» AUFGABEN
1 > Prüfe anhand des folgenden Textes über das Fit2Ride-Konzept, ob die Aussagen (a), (b) und (c) zutreffen. Antworte jeweils mit Ja oder Nein und zitiere wörtlich die entscheidende Textstelle.
(a) Die beiden Trainer bekamen vorab Reitvideos der drei Frauen.
(b) Die Übungen sind nur für Reiter mit hohem Fitness-Level empfohlen.
(c) Sarah und Luuk kamen zu einem Besuch in die CAVALLO-Redaktion.
2 > Schreibe den folgenden Text über das Fit2Ride-Konzept im Anschluss an seinen letzten Satz weiter.

» TEXTAUSZUG
Aber keine Sorge, das wird sich ändern: Denn Natalie Steinmann, ihre Kollegin Ute Stabingies und Autorin Cathrin Flößer werden fit gemacht. Und zwar von Sarah Rotterdam und Luuk Teunissen, die zusammen das "Fit2Ride"-Konzept entwickelt haben.
Das Ziel der beiden: Reiter kräftigen und stärken. Denn sind wir mal ehrlich: Kraft, Balance und Kondition wünschen wir Reiter uns zwar von unseren Pferden – aber bei uns selbst ist das oft Mangelware. "Dabei würden viele Reiter deutlich besser reiten, wenn sie sportlicher wären", sagt Sarah Rotterdam.
Schweiß für den guten Zweck: besser reiten
Besser reiten? Wer will das nicht! Also schicken wir Sarah und Luuk Reitvideos von den drei Sportwilligen in allen drei Grundgangarten. So können die beiden Trainer vorab die unterschiedlichen Baustellen analysieren. Beim Besuch in der CAVALLO-Redaktion lassen Sarah und Luuk dann die Schweißperlen der drei Damen fließen, aber alles für den guten Zweck: nämlich um deren Sitz und die Einwirkung im Sattel mit gezielten Übungen zu verbessern (siehe Fotostrecke). Übrigens zum Nachmachen empfohlen, denn von den Übungen profitiert jeder Reiter – unabhängig vom Fitness-Level.

» GEGEBENES MATERIAL
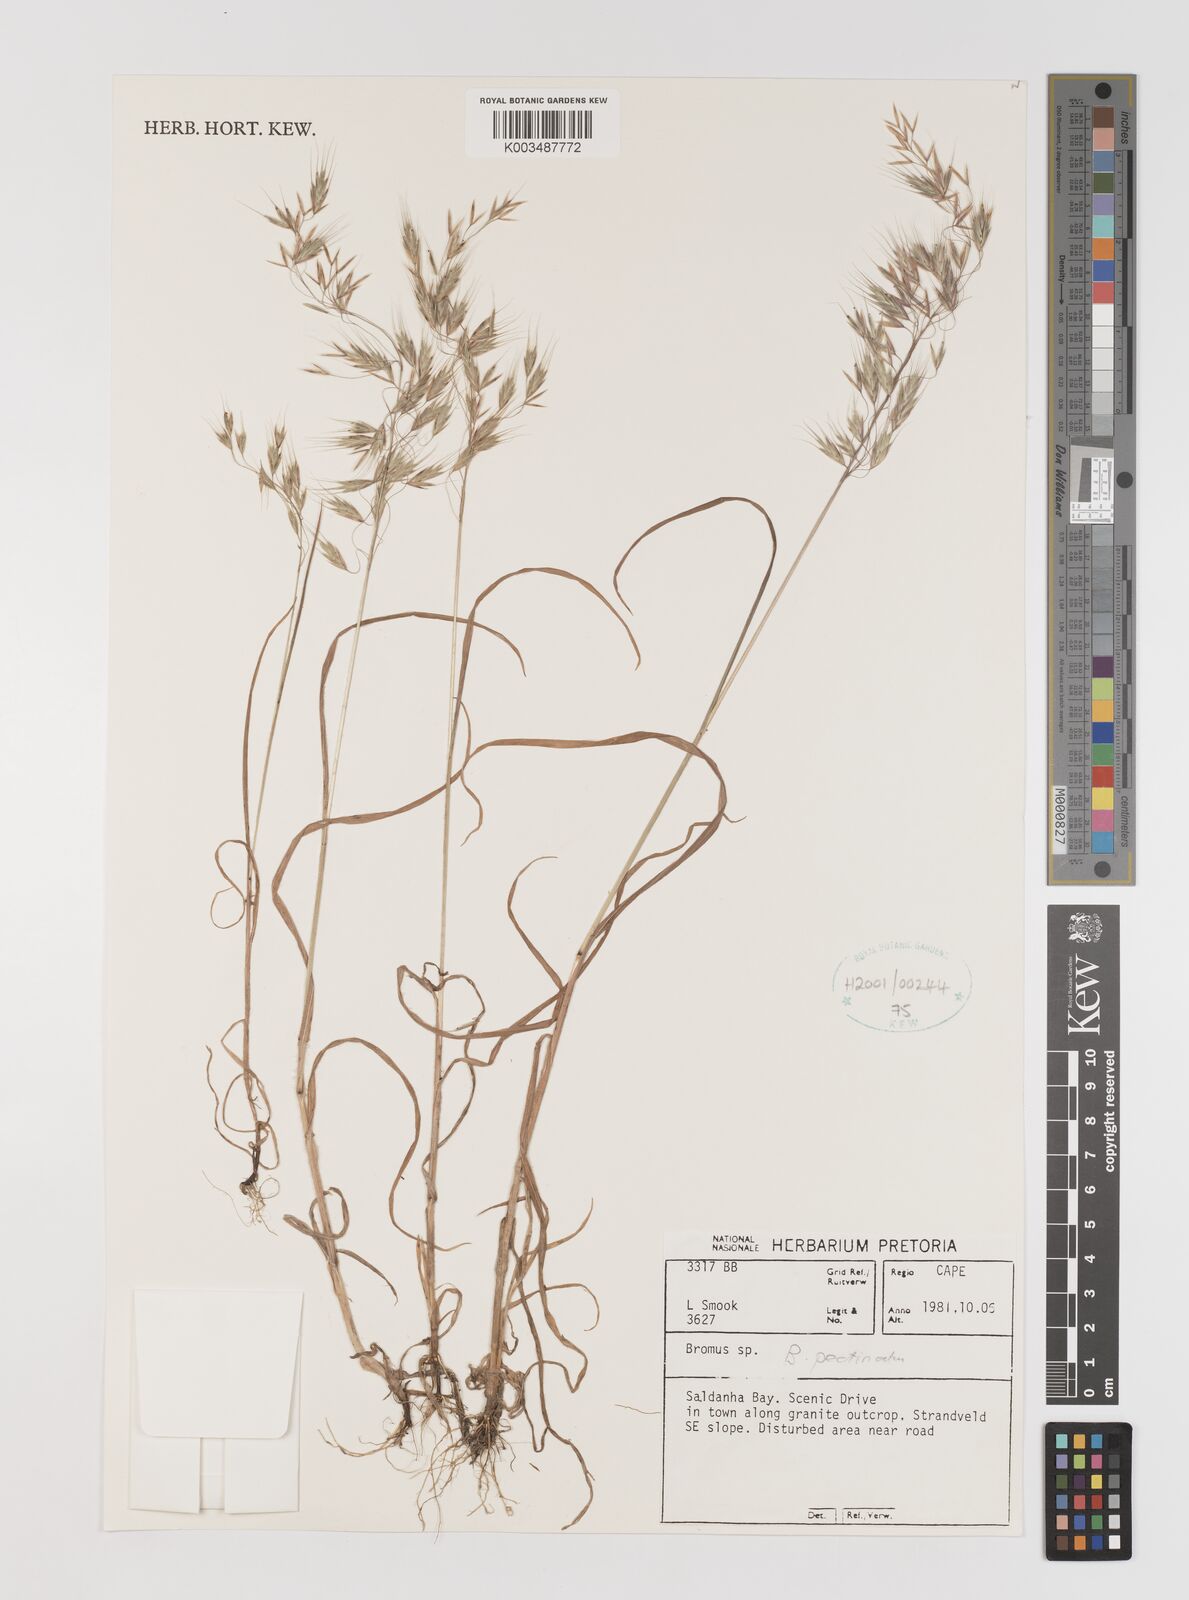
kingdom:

» LÖSUNGEN
1 >
(a) Ja: „Also schicken wir Sarah und Luuk Reitvideos von den drei Sportwilligen in allen drei Grundgangarten.“
(b) Nein: „denn von den Übungen profitiert jeder Reiter – unabhängig vom Fitness-Level“
(c) Ja: „Beim Besuch in der CAVALLO-Redaktion lassen Sarah und Luuk dann die Schweißperlen der drei Damen fließen“

2 >
Das fällt bei Natalie, Cathrin und Ute ganz unterschiedlich aus. Ute lässt es eher ruhig angehen, macht ab und zu Yoga oder geht bei gutem Wetter walken. Natalie spaziert mit ihrer Islandstute gerne stramm durch die Wälder und übt etwa jeden zweiten Tag Yoga. Cathrin ist die Sportskanone der drei: Sie ist seit 20 Jahren Leistungssportlerin im Volleyball, startet bei Fünf- oder Zehn-Kilometer-Läufen und ist im Zughundesport aktiv. "Kraft und Kondition habe ich, dafür hapert es oft an Balance und Beweglichkeit", sagt sie.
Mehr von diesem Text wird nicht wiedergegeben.